BEIRUT — Lebanese Parliament Speaker Nabih Berri told Al-Joumhouriya that he will not set a new parliamentary election session date unless agreement on a candidate is reached between the country's political parties.
"Setting a Parliament session depends on consensus on a president, and accordingly, it is not possible for me to call for a parliamentary session to elect a president only for the failure of the 12 previous sessions to repeat itself," Berri said in remarks published by Al-Joumhouriya on Monday.
Lebanon has been without a president since Michel Aoun's term in office ended on Oct. 31, 2022. The Lebanese Parliament has held 12 failed parliamentary sessions to elect a new president.
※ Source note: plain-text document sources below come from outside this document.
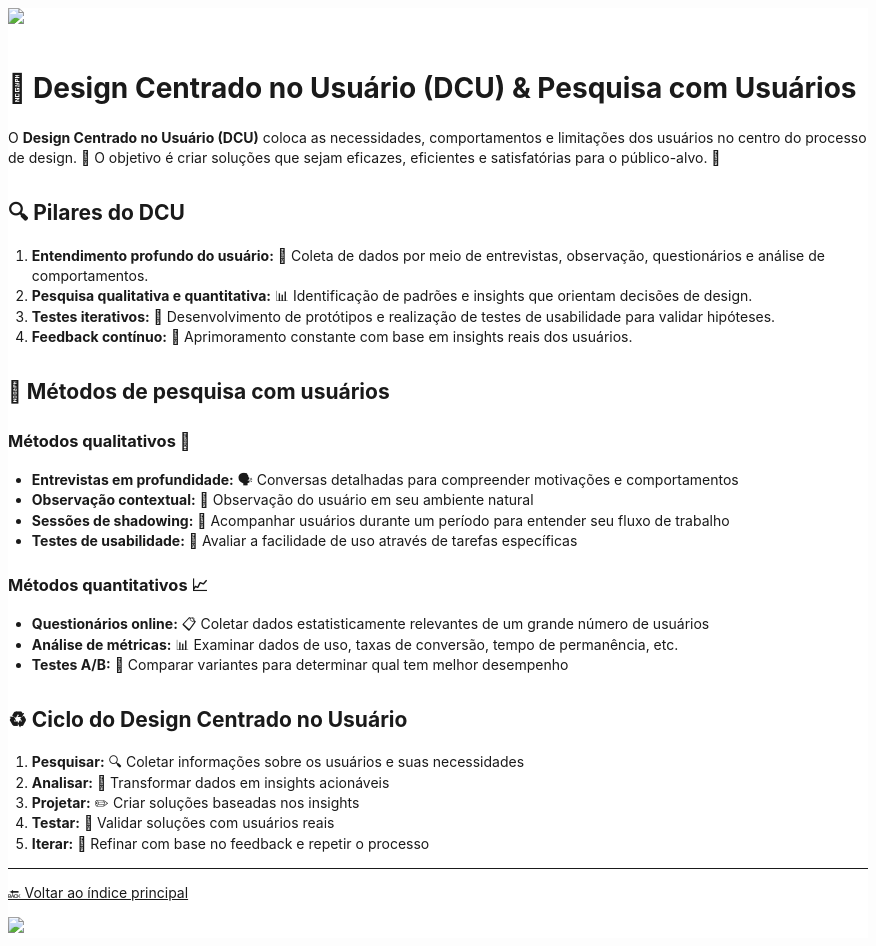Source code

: <img width=100% src="https://capsule-render.vercel.app/api?type=waving&color=0:0ADB3F,11:08D265,22:06C98B,33:04BFB1,44:02B6D7,55:00ADFD,66:4082D7,77:8057B2,88:BF2B8C,99:FF0066,100:FF0066&height=120&section=header&fontSize=30&fontColor=fff&animation=twinkling&fontAlignY=35"/>

# 👤 Design Centrado no Usuário (DCU) & Pesquisa com Usuários

O **Design Centrado no Usuário (DCU)** coloca as necessidades, comportamentos e limitações dos usuários no centro do processo de design. 🎯 O objetivo é criar soluções que sejam eficazes, eficientes e satisfatórias para o público-alvo. 🚀

## 🔍 Pilares do DCU

1. **Entendimento profundo do usuário:** 🧠 Coleta de dados por meio de entrevistas, observação, questionários e análise de comportamentos.
2. **Pesquisa qualitativa e quantitativa:** 📊 Identificação de padrões e insights que orientam decisões de design.
3. **Testes iterativos:** 🔄 Desenvolvimento de protótipos e realização de testes de usabilidade para validar hipóteses.
4. **Feedback contínuo:** 💬 Aprimoramento constante com base em insights reais dos usuários.

## 📝 Métodos de pesquisa com usuários

### Métodos qualitativos 🔎
- **Entrevistas em profundidade:** 🗣️ Conversas detalhadas para compreender motivações e comportamentos
- **Observação contextual:** 👀 Observação do usuário em seu ambiente natural
- **Sessões de shadowing:** 👥 Acompanhar usuários durante um período para entender seu fluxo de trabalho
- **Testes de usabilidade:** 🧪 Avaliar a facilidade de uso através de tarefas específicas

### Métodos quantitativos 📈
- **Questionários online:** 📋 Coletar dados estatisticamente relevantes de um grande número de usuários
- **Análise de métricas:** 📊 Examinar dados de uso, taxas de conversão, tempo de permanência, etc.
- **Testes A/B:** 🔀 Comparar variantes para determinar qual tem melhor desempenho

## ♻️ Ciclo do Design Centrado no Usuário

1. **Pesquisar:** 🔍 Coletar informações sobre os usuários e suas necessidades
2. **Analisar:** 🧩 Transformar dados em insights acionáveis
3. **Projetar:** ✏️ Criar soluções baseadas nos insights
4. **Testar:** 🧪 Validar soluções com usuários reais
5. **Iterar:** 🔄 Refinar com base no feedback e repetir o processo 

---

[🔙 Voltar ao índice principal](../README.md)

<img width=100% src="https://capsule-render.vercel.app/api?type=waving&color=0:0ADB3F,11:08D265,22:06C98B,33:04BFB1,44:02B6D7,55:00ADFD,66:4082D7,77:8057B2,88:BF2B8C,99:FF0066,100:FF0066&height=120&section=footer"/> 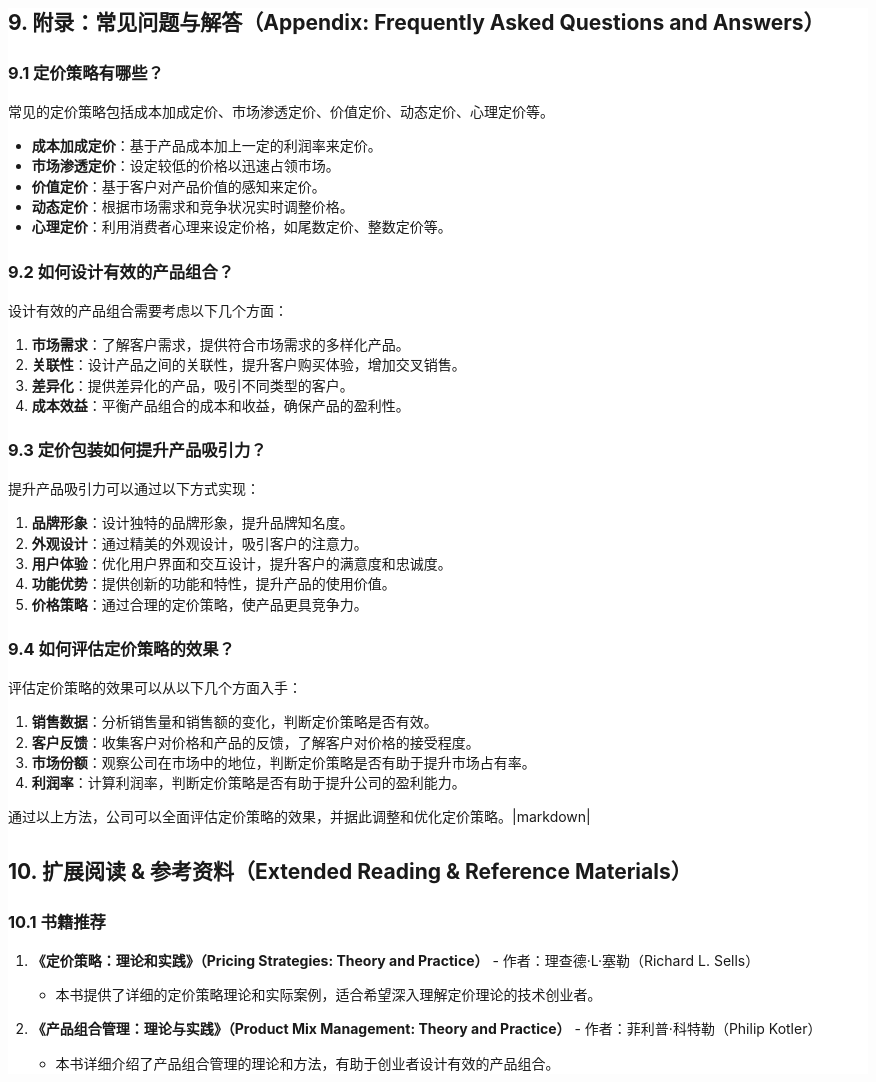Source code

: ## 9. 附录：常见问题与解答（Appendix: Frequently Asked Questions and Answers）

### 9.1 定价策略有哪些？

常见的定价策略包括成本加成定价、市场渗透定价、价值定价、动态定价、心理定价等。

- **成本加成定价**：基于产品成本加上一定的利润率来定价。
- **市场渗透定价**：设定较低的价格以迅速占领市场。
- **价值定价**：基于客户对产品价值的感知来定价。
- **动态定价**：根据市场需求和竞争状况实时调整价格。
- **心理定价**：利用消费者心理来设定价格，如尾数定价、整数定价等。

### 9.2 如何设计有效的产品组合？

设计有效的产品组合需要考虑以下几个方面：

1. **市场需求**：了解客户需求，提供符合市场需求的多样化产品。
2. **关联性**：设计产品之间的关联性，提升客户购买体验，增加交叉销售。
3. **差异化**：提供差异化的产品，吸引不同类型的客户。
4. **成本效益**：平衡产品组合的成本和收益，确保产品的盈利性。

### 9.3 定价包装如何提升产品吸引力？

提升产品吸引力可以通过以下方式实现：

1. **品牌形象**：设计独特的品牌形象，提升品牌知名度。
2. **外观设计**：通过精美的外观设计，吸引客户的注意力。
3. **用户体验**：优化用户界面和交互设计，提升客户的满意度和忠诚度。
4. **功能优势**：提供创新的功能和特性，提升产品的使用价值。
5. **价格策略**：通过合理的定价策略，使产品更具竞争力。

### 9.4 如何评估定价策略的效果？

评估定价策略的效果可以从以下几个方面入手：

1. **销售数据**：分析销售量和销售额的变化，判断定价策略是否有效。
2. **客户反馈**：收集客户对价格和产品的反馈，了解客户对价格的接受程度。
3. **市场份额**：观察公司在市场中的地位，判断定价策略是否有助于提升市场占有率。
4. **利润率**：计算利润率，判断定价策略是否有助于提升公司的盈利能力。

通过以上方法，公司可以全面评估定价策略的效果，并据此调整和优化定价策略。|markdown|

## 10. 扩展阅读 & 参考资料（Extended Reading & Reference Materials）

### 10.1 书籍推荐

1. **《定价策略：理论和实践》（Pricing Strategies: Theory and Practice）** - 作者：理查德·L·塞勒（Richard L. Sells）
   - 本书提供了详细的定价策略理论和实际案例，适合希望深入理解定价理论的技术创业者。

2. **《产品组合管理：理论与实践》（Product Mix Management: Theory and Practice）** - 作者：菲利普·科特勒（Philip Kotler）
   - 本书详细介绍了产品组合管理的理论和方法，有助于创业者设计有效的产品组合。
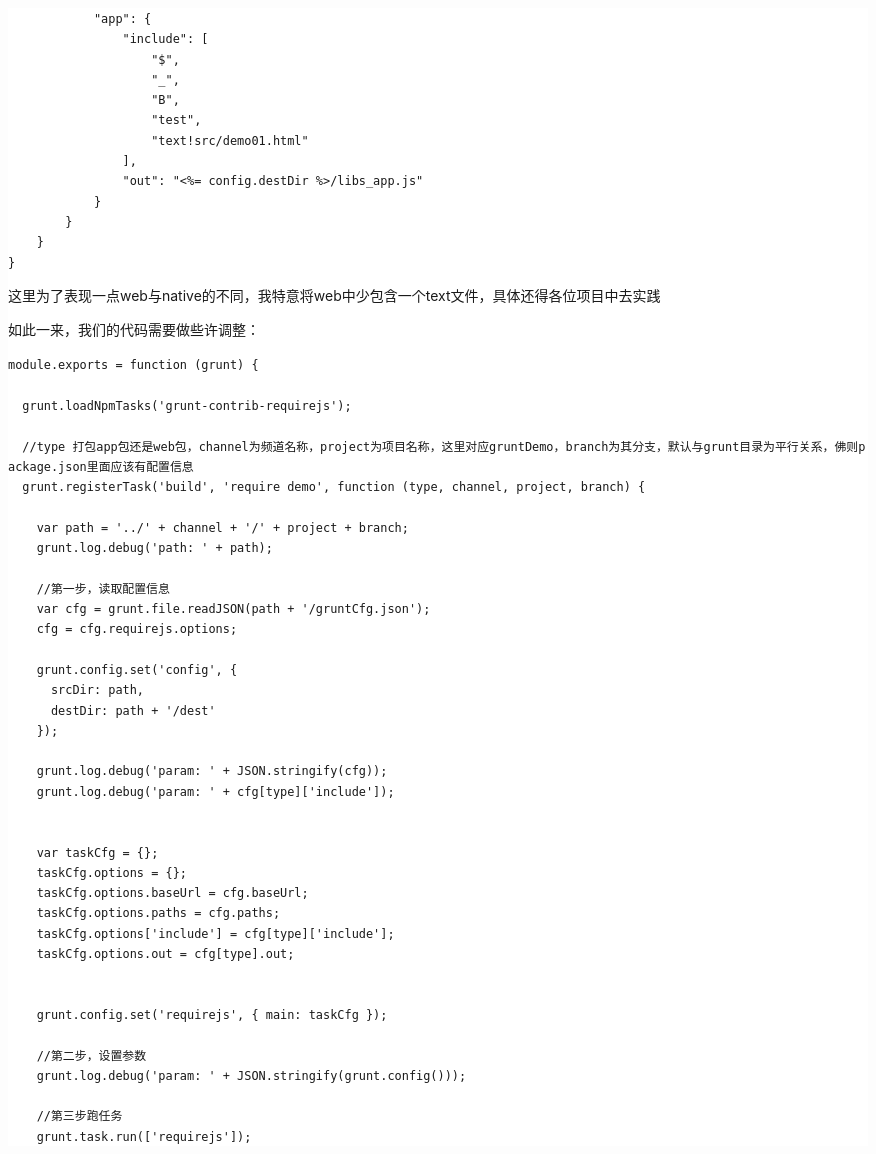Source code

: 	            "app": {
	                "include": [
	                    "$", 
	                    "_", 
	                    "B", 
	                    "test", 
	                    "text!src/demo01.html"
	                ], 
	                "out": "<%= config.destDir %>/libs_app.js"
	            }
	        }
	    }
	}
	

这里为了表现一点web与native的不同，我特意将web中少包含一个text文件，具体还得各位项目中去实践

如此一来，我们的代码需要做些许调整：


	module.exports = function (grunt) {
	
	  grunt.loadNpmTasks('grunt-contrib-requirejs');
	
	  //type 打包app包还是web包，channel为频道名称，project为项目名称，这里对应gruntDemo，branch为其分支，默认与grunt目录为平行关系，佛则package.json里面应该有配置信息
	  grunt.registerTask('build', 'require demo', function (type, channel, project, branch) {
	
	    var path = '../' + channel + '/' + project + branch;
	    grunt.log.debug('path: ' + path);
	
	    //第一步，读取配置信息
	    var cfg = grunt.file.readJSON(path + '/gruntCfg.json');
	    cfg = cfg.requirejs.options;
	
	    grunt.config.set('config', {
	      srcDir: path,
	      destDir: path + '/dest'
	    });
	
	    grunt.log.debug('param: ' + JSON.stringify(cfg));
	    grunt.log.debug('param: ' + cfg[type]['include']);
	
	
	    var taskCfg = {};
	    taskCfg.options = {};
	    taskCfg.options.baseUrl = cfg.baseUrl;
	    taskCfg.options.paths = cfg.paths;
	    taskCfg.options['include'] = cfg[type]['include'];
	    taskCfg.options.out = cfg[type].out;
	
	
	    grunt.config.set('requirejs', { main: taskCfg });
	
	    //第二步，设置参数
	    grunt.log.debug('param: ' + JSON.stringify(grunt.config()));
	
	    //第三步跑任务
	    grunt.task.run(['requirejs']);
	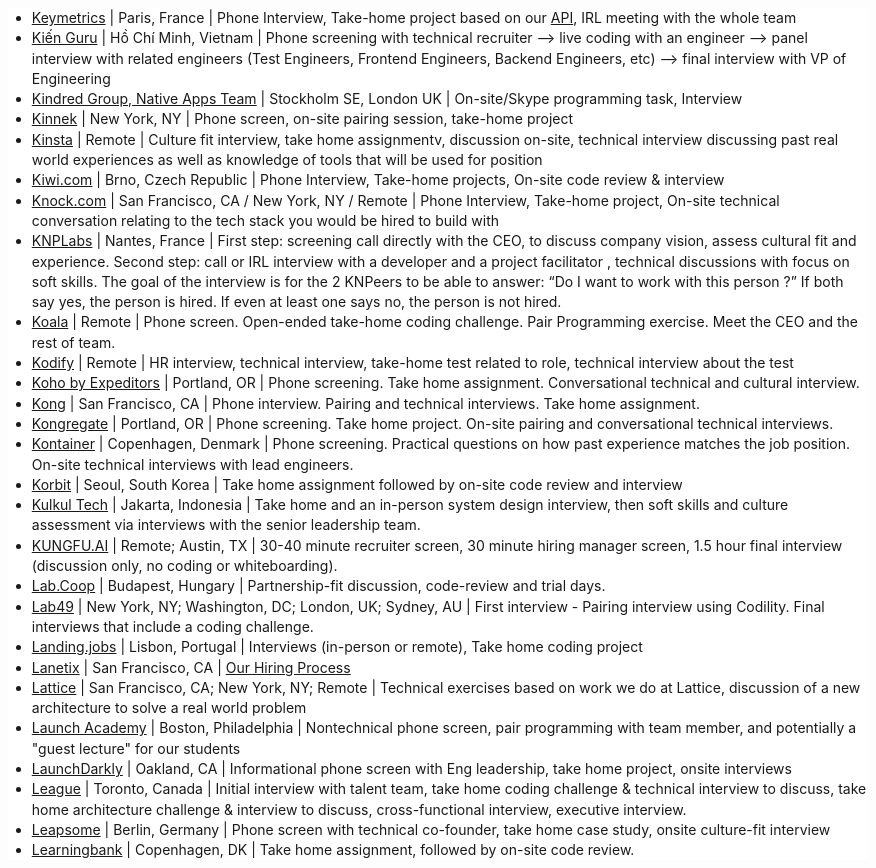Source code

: - [Keymetrics](https://keymetrics.io) | Paris, France | Phone Interview, Take-home project based on our [API](https://github.com/keymetrics/keymetrics-api), IRL meeting with the whole team
- [Kiến Guru](https://www.kienguru.vn) | Hồ Chí Minh, Vietnam | Phone screening with technical recruiter --> live coding with an engineer --> panel interview with related engineers (Test Engineers, Frontend Engineers, Backend Engineers, etc) --> final interview with VP of Engineering
- [Kindred Group, Native Apps Team](https://careers.kindredplc.com) | Stockholm SE, London UK | On-site/Skype programming task, Interview
- [Kinnek](https://www.kinnek.com/jointeam) | New York, NY | Phone screen, on-site pairing session, take-home project
- [Kinsta](https://kinsta.com/careers/) | Remote | Culture fit interview, take home assignmentv, discussion on-site, technical interview discussing past real world experiences as well as knowledge of tools that will be used for position
- [Kiwi.com](https://code.kiwi.com) | Brno, Czech Republic | Phone Interview, Take-home projects, On-site code review & interview
- [Knock.com](https://www.knock.com/careers) | San Francisco, CA / New York, NY / Remote | Phone Interview, Take-home project, On-site technical conversation relating to the tech stack you would be hired to build with
- [KNPLabs](https://knplabs.com) | Nantes, France | First step: screening call directly with the CEO, to discuss company vision, assess cultural fit and experience. Second step: call or IRL interview with a developer and a project facilitator , technical discussions with focus on soft skills. The goal of the interview is for the 2 KNPeers to be able to answer: “Do I want to work with this person ?” If both say yes, the person is hired. If even at least one says no, the person is not hired.
- [Koala](https://www.koala.io) | Remote | Phone screen. Open-ended take-home coding challenge. Pair Programming exercise. Meet the CEO and the rest of team.
- [Kodify](https://kodify.io) | Remote | HR interview, technical interview, take-home test related to role, technical interview about the test
- [Koho by Expeditors](https://www.gokoho.com) | Portland, OR | Phone screening. Take home assignment. Conversational technical and cultural interview.
- [Kong](https://www.konghq.com/careers) | San Francisco, CA | Phone interview. Pairing and technical interviews. Take home assignment.
- [Kongregate](https://www.kongregate.com/jobs) | Portland, OR | Phone screening. Take home project. On-site pairing and conversational technical interviews.
- [Kontainer](https://kontainer.com/vacant-positions-in-kontainer-job-and-career) | Copenhagen, Denmark | Phone screening. Practical questions on how past experience matches the job position. On-site technical interviews with lead engineers.
- [Korbit](https://www.korbit.co.kr/about/jobs) | Seoul, South Korea | Take home assignment followed by on-site code review and interview
- [Kulkul Tech](https://kulkul.tech/careers) | Jakarta, Indonesia | Take home and an in-person system design interview, then soft skills and culture assessment via interviews with the senior leadership team.
- [KUNGFU.AI](https://www.kungfu.ai) | Remote; Austin, TX | 30-40 minute recruiter screen, 30 minute hiring manager screen, 1.5 hour final interview (discussion only, no coding or whiteboarding).
- [Lab.Coop](http://lab.coop) | Budapest, Hungary | Partnership-fit discussion, code-review and trial days.
- [Lab49](https://www.lab49.com/careers/) | New York, NY; Washington, DC; London, UK; Sydney, AU | First interview - Pairing interview using Codility. Final interviews that include a coding challenge.
- [Landing.jobs](https://landing.jobs/at/landing-jobs) | Lisbon, Portugal | Interviews (in-person or remote), Take home coding project
- [Lanetix](http://engineering.lanetix.com) | San Francisco, CA | [Our Hiring Process](https://engineering.lanetix.com/2015-10-20/hiring-process)
- [Lattice](https://lattice.com/careers) | San Francisco, CA; New York, NY; Remote | Technical exercises based on work we do at Lattice, discussion of a new architecture to solve a real world problem
- [Launch Academy](https://launchacademy.com/careers) | Boston, Philadelphia | Nontechnical phone screen, pair programming with team member, and potentially a "guest lecture" for our students
- [LaunchDarkly](https://launchdarkly.com/careers) | Oakland, CA | Informational phone screen with Eng leadership, take home project, onsite interviews
- [League](https://league.com/ca/careers) | Toronto, Canada | Initial interview with talent team, take home coding challenge & technical interview to discuss, take home architecture challenge & interview to discuss, cross-functional interview, executive interview.
- [Leapsome](https://leapsome.com) | Berlin, Germany | Phone screen with technical co-founder, take home case study, onsite culture-fit interview
- [Learningbank](https://learningbank.dk) | Copenhagen, DK | Take home assignment, followed by on-site code review.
At the most recent session on June 14, IMF Director Jihad Azour garnered 59 votes against Hezbollah-backed Sleiman Frangieh's 51 votes. A candidate needs a two-thirds majority of votes in Lebanon's 128-member Parliament in order to be elected president in the first round; in subsequent rounds of voting, a candidate needs only garner a simple majority to be elected.
In the absence of a president, Christian parties have been boycotting any parliamentary session devoted to legislation. They point to the Lebanese Constitution, which mandates that Parliament act solely as an electoral college until a new head of state is elected. Some MPs also contend that Parliament should only legislate on necessary issues amid the presidential vacuum.
However, Berri said that "the constitution does not cancel or suspend the legislative role of the Parliament and the text is very clear in this regard that the Parliament becomes an electoral college exclusively during the election session and not outside it." Berri added, "There is no such thing as necessity legislation; there is only legislation."
Berri's statements came as Maronite Patriarch Bechara al-Rai strongly criticized the caretaker cabinet and the Parliament on Sunday in relation to the delay in electing a new president.
"We ask those who violate this national pact: how do you balance these blatant violations against the Preamble to the constitution, which stipulates that no legitimacy is recognized for any power that contradicts the pact of living together. Doesn't this apply to the work of Parliament or the government?" Rai blasted.